THE TASK.
Go through the lines below and copy any that hold the string "Schist".

DATA PROVIDED.
++++++++++
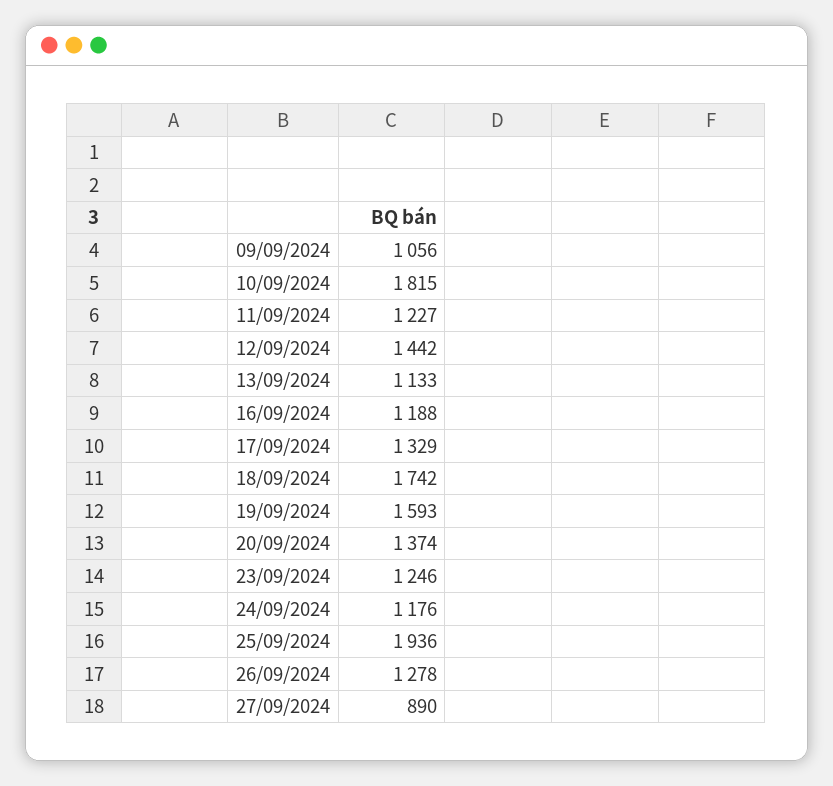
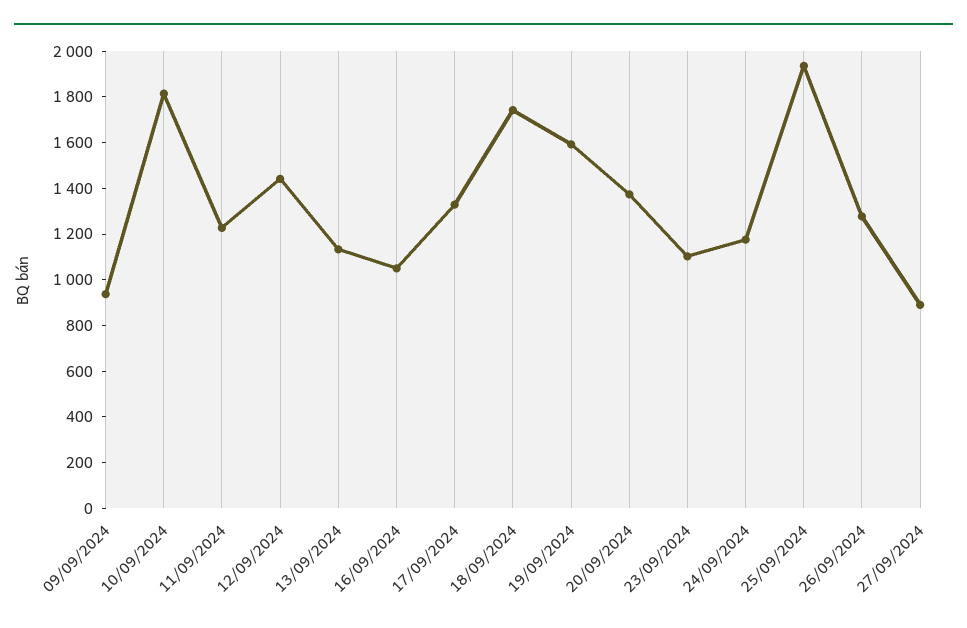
  {
-   "09/09/2024": 1056,
+   "09/09/2024": 950,
    "10/09/2024": 1815,
    "11/09/2024": 1227,
    "12/09/2024": 1442,
    "13/09/2024": 1133,
-   "16/09/2024": 1188,
+   "16/09/2024": 1050,
    "17/09/2024": 1329,
    "18/09/2024": 1742,
    "19/09/2024": 1593,
    "20/09/2024": 1374,
-   "23/09/2024": 1246,
+   "23/09/2024": 1100,
    "24/09/2024": 1176,
    "25/09/2024": 1936,
    "26/09/2024": 1278,
    "27/09/2024": 890
  }

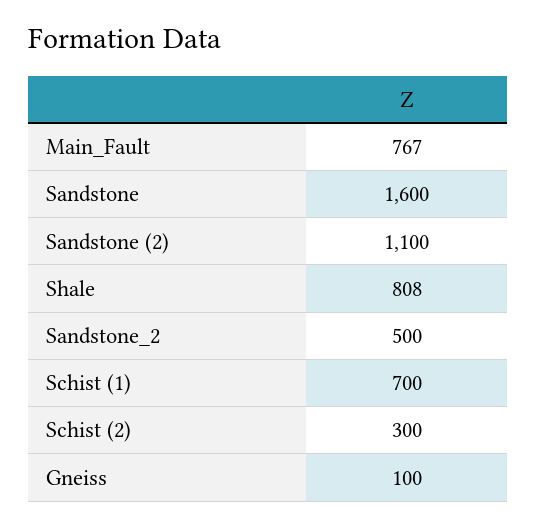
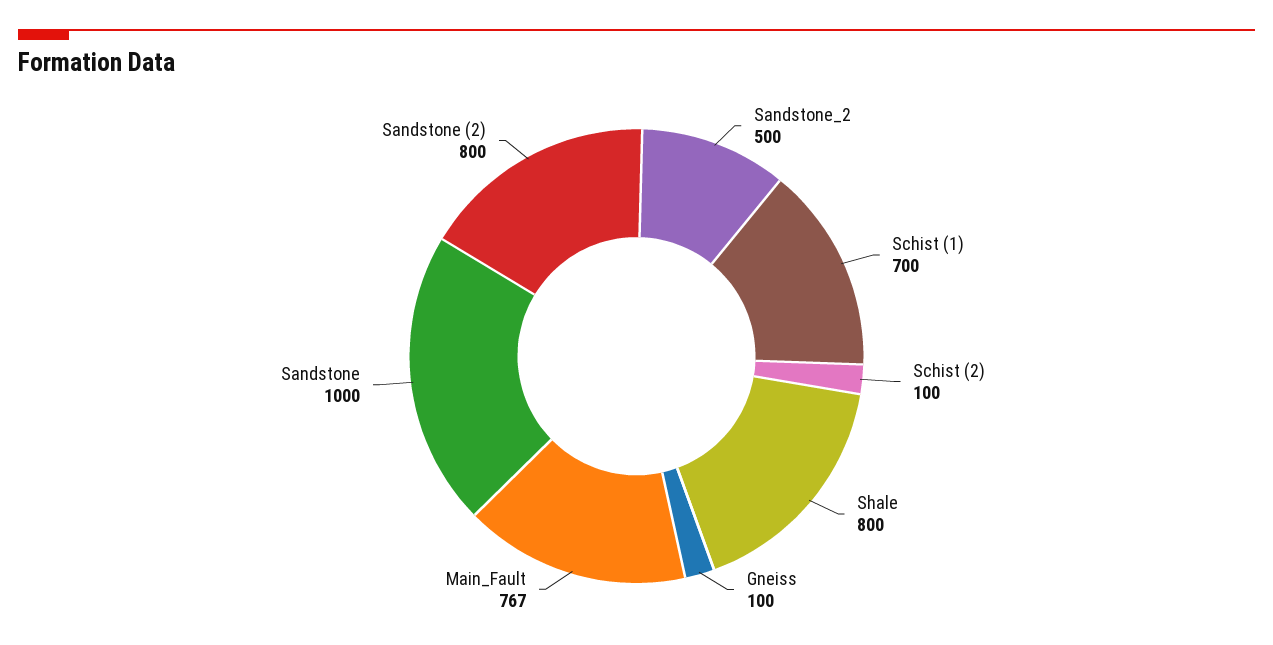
  {
    "Main_Fault": 767,
-   "Sandstone": 1600,
+   "Sandstone": 1000,
-   "Sandstone (2)": 1100,
+   "Sandstone (2)": 800,
-   "Shale": 808,
+   "Shale": 800,
    "Sandstone_2": 500,
    "Schist (1)": 700,
-   "Schist (2)": 300,
+   "Schist (2)": 100,
    "Gneiss": 100
  }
++++++++++
WRITTEN REPLY.
    "Schist (1)": 700,
-   "Schist (2)": 300,
+   "Schist (2)": 100,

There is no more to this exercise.